Panzer-Division Clausewitz was a German panzer division during World War II, named for Carl von Clausewitz.

It was formed in central Germany area at the beginning of April 1945 under the command of Generalleutnant Martin Unrein, from the 233rd Panzergrenadier Division and also drawing Panzergrenadier troops from the 233rd Reserve Panzer Division and vehicles from the Panzer training school at Putlos. Other elements came from the reserve brigade of the Großdeutschland division, the remnants of the Holstein panzer division, the Panzerkorps Feldherrnhalle, conscripted outdoorsmen and tram workers from the Brandenburg area, and units drawn from Army Group Blumentritt.

The general quality of the men was high, as most of the infantry were front-line veterans who had been posted to reserve divisions after recovering from injuries, and the tank crews were mostly composed of instructors from the officer training schools. However, they were heavily deficient in equipment - overall, only around 20% of the assigned vehicles were available. The equipment they possessed was often outdated - several of their tanks were Panzer IIIs or Panzer IVs - and in a bad state of repair. Individual units were equipped with a variety of vehicles, making maintenance difficult, and ammunition was in short supply. There were no artillery pieces, very little signals equipment, and no supply troops.

It first saw action in the Northern part of the Eastern front, attempting a local counterattack against the Soviets in Pomerania. This was repulsed with heavy losses.
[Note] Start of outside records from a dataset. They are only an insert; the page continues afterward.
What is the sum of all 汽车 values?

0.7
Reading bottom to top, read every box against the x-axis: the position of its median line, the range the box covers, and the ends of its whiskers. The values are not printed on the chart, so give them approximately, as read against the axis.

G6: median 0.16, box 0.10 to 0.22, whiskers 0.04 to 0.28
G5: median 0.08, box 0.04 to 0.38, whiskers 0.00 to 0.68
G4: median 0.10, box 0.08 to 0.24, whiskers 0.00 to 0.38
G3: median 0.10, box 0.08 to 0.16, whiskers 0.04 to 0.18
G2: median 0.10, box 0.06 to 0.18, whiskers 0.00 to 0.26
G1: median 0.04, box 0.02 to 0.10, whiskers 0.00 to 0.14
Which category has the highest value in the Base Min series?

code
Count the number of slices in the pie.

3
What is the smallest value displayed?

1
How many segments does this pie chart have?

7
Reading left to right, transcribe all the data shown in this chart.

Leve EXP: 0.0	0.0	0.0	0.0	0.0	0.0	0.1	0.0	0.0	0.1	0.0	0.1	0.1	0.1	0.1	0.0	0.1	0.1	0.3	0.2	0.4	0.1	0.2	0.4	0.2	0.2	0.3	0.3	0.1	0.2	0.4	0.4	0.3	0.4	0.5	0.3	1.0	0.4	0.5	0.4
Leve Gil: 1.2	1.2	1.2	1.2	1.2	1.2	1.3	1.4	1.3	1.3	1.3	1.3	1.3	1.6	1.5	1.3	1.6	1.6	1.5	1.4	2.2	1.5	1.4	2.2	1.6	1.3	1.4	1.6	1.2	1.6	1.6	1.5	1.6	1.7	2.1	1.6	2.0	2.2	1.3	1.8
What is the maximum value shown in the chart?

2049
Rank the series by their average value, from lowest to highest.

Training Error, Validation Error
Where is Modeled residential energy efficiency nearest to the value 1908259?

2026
The unit was then sent to fight British armoured units from the 10th to the 12th, before being assigned to the XXXIX Corps. The XXXIX Corps was ordered to push south to cut the supply lines of the leading American divisions, which had now reached as far as the Elbe river, and attempt to link up with the 11th SS Panzer Army, which was fighting in the Harz mountains. Most of the strength of the division was expended in this push, and by the 20th it had split into small disorganized groups. On the 24th, the divisional commander was captured by American troops.

On 28 April, Clausewitz, having by this point been reformed as an Infantry division with railway workers and Hitlerjugend, along with the divisions Scharnhorst and Theodor Körner, was ordered to attack from the south-west toward the direction of Berlin, as part of Wenck's XX Corps. They covered a distance of about 24 km, before being halted at the tip of Lake Schwielow, south-west of Potsdam and still 32 km from Berlin.